308. Resurrection of the political left
The political left has failed, as demonstrated, for example, by a dramatic drop of votes in the recent election in the Netherlands. This is no doubt due to its submission to neoclassical market ideology, with deregulation, privatization, and austerity measures, as a misguided policy to combat the economic crisis. The inequities that this generated, and a sense of being betrayed, has bred the present populist anger and rebellion.
Now that the left has nothing left to lose, there is not only a need but also room for a drastic re-orientation. Here is a proposal.
The central orientation that I propose is not to go along with populism, as some liberal and conservative parties have begun to do (e.g. in the Netherlands), pulled into the vortex of electoral pressure, giving in to nationalist sentiments and demands for majority decision making (as in referenda) that run the danger of violating the rule of law, with a tendency to bypass the judiciary if needed, and have already produced such effects (e.g. in Switserland).

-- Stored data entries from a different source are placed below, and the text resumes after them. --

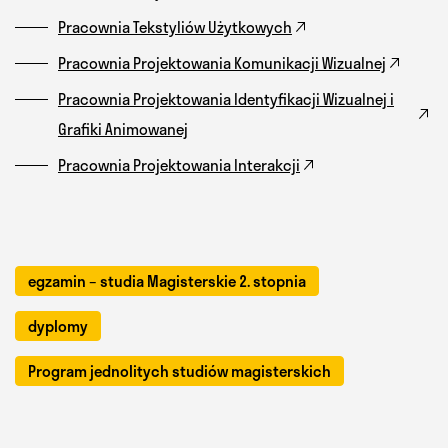
Pracownia Tekstyliów Użytkowych
Pracownia Projektowania Komunikacji Wizualnej
Pracownia Projektowania Identyfikacji Wizualnej i
Grafiki Animowanej
Pracownia Projektowania Interakcji
egzamin – studia Magisterskie 2. stopnia
dyplomy
Program jednolitych studiów magisterskich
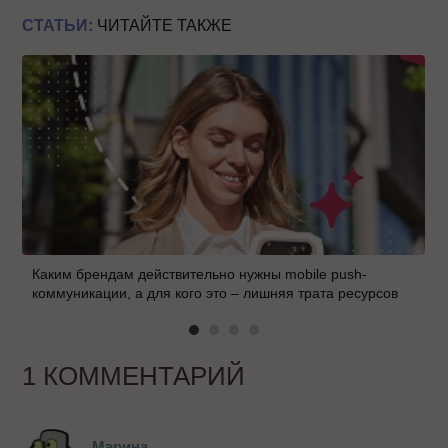
СТАТЬИ:
ЧИТАЙТЕ ТАКЖЕ
Каким брендам действительно нужны mobile push-
коммуникации, а для кого это – лишняя трата ресурсов
1 КОММЕНТАРИЙ
Марина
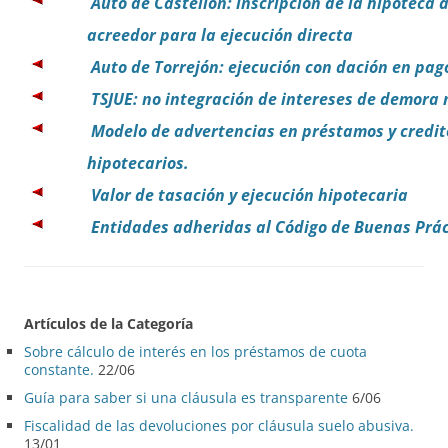
Auto de Castellón: inscripción de la hipoteca a
acreedor para la ejecución directa
Auto de Torrejón: ejecución con dación en pa
TSJUE: no integración de intereses de demora 
Modelo de advertencias en préstamos y credit
hipotecarios.
Valor de tasación y ejecución hipotecaria
Entidades adheridas al Código de Buenas Prác
Artículos de la Categoría
Sobre cálculo de interés en los préstamos de cuota
constante.
22/06
Guía para saber si una cláusula es transparente
6/06
Fiscalidad de las devoluciones por cláusula suelo abusiva.
13/01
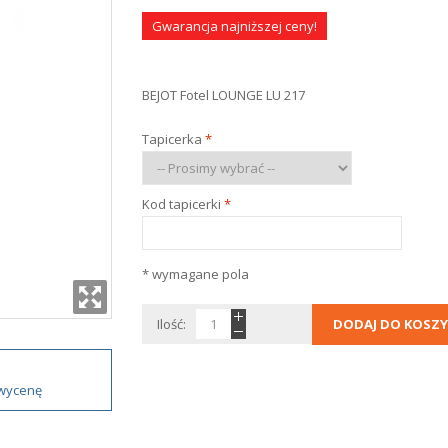
Gwarancja najniższej ceny!
BEJOT Fotel LOUNGE LU 217
Tapicerka
*
Kod tapicerki
*
* wymagane pola
Ilość:
DODAJ DO KOSZY
 wycenę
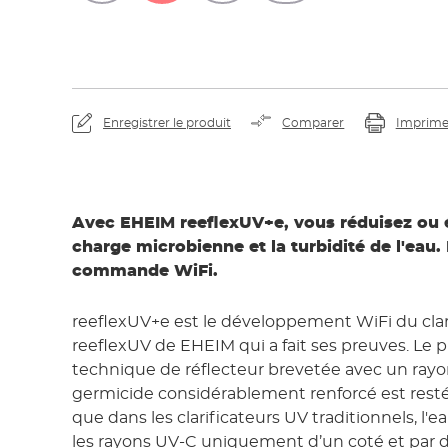
Enregistrer le produit
Comparer
Imprime
Avec EHEIM reeflexUV+e, vous réduisez ou é
charge microbienne et la turbidité de l'eau
commande WiFi.
reeflexUV+e est le développement WiFi du clar
reeflexUV de EHEIM qui a fait ses preuves. Le p
technique de réflecteur brevetée avec un ra
germicide considérablement renforcé est resté
que dans les clarificateurs UV traditionnels, l'
les rayons UV-C uniquement d’un coté et par di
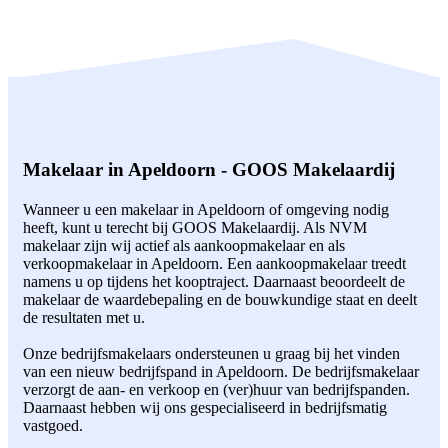
Makelaar in Apeldoorn - GOOS Makelaardij
Wanneer u een makelaar in Apeldoorn of omgeving nodig
heeft, kunt u terecht bij GOOS Makelaardij. Als NVM
makelaar zijn wij actief als aankoopmakelaar en als
verkoopmakelaar in Apeldoorn. Een aankoopmakelaar treedt
namens u op tijdens het kooptraject. Daarnaast beoordeelt de
makelaar de waardebepaling en de bouwkundige staat en deelt
de resultaten met u.
Onze bedrijfsmakelaars ondersteunen u graag bij het vinden
van een nieuw bedrijfspand in Apeldoorn. De bedrijfsmakelaar
verzorgt de aan- en verkoop en (ver)huur van bedrijfspanden.
Daarnaast hebben wij ons gespecialiseerd in bedrijfsmatig
vastgoed.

The right way is not to abolish international trade, break down the EU and hide in nationalism, and slide into dictatorships of the majority. There is an alternative.

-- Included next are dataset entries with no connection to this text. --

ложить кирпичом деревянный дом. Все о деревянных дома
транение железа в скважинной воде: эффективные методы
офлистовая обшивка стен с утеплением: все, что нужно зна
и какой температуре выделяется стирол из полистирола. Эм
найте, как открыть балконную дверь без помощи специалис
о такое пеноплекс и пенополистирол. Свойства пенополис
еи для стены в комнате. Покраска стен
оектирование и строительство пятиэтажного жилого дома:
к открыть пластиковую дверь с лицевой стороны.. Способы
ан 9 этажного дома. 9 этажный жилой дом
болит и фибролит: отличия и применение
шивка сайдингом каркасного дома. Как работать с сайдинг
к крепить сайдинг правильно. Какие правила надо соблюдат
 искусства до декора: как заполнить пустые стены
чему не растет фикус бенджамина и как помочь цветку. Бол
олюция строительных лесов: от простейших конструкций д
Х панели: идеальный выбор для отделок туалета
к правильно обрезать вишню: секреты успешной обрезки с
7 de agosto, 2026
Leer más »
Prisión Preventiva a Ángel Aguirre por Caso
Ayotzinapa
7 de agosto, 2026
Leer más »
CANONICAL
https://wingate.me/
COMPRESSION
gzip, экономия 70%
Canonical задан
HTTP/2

The challenge, I believe, is to take the wake-up call of populism seriously, listen to its justified grievances, and produce solutions. I propose three points for a new social vision.

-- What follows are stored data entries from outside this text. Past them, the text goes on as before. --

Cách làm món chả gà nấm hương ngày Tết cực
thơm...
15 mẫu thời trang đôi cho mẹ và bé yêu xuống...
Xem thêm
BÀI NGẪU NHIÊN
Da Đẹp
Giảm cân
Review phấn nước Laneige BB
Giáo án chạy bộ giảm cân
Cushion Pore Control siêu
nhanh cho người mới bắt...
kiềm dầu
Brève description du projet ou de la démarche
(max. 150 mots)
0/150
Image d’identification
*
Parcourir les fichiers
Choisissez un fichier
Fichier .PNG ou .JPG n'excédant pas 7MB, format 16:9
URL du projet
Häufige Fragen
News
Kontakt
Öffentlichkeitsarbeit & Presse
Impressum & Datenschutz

First, save international trade, vital for prosperity, in two ways. One: compensate those who lost out in globalization, with programmes to bring new economic activity to areas of poverty, programmes for re-schooling, and, if necessary, re-distribution of income. Two: block he perversities of globalization, with multinational companies avoiding taxes, benefiting from subsidies to lure them or prevent them from leaving, and holding national governments hostage to the threat of leaving when not accommodated.
Second, save the EU by transforming it from a union only for the market to a union also for the people. The union is needed to effect the measures indicated above, and to bundle clout for an effective foreign policy, fiscal policy, policy for refugees, defence, environmental protection, and economic position vis a vis the US and China. It can focus more on such priorities and leave other things to the nations.
Third, save democracy by satisfying also the populist demand for bringing citizens closer to politics, in a drastic decentralization of government to local communities, in what is called the ‘commons’. The underlying idea is that democracy should no longer be seen as a periodic positioning, in electing a party with a pre-fabricated political programme, or voting yes or no in a referendum. It should rather be seen as an ongoing process, in which citizens participate in the identification of issues and the development of policies. Use may be made of citizen councils, appointed at random from a pool of he willing. The main role of a municipality would be to facilitate and support that process.
Such decentralization and citizen initiative is greatly facilitated by means of social media, and with local apps. Those media also have worrying negative effects, but here they can help.
A political condition for such decentralization of government is acceptance of some inequality between localities of services offered. One cannot have more freedom of policy making without room for diversity. However, a task of task of government that may remain, is to prevent extremes of such inequality.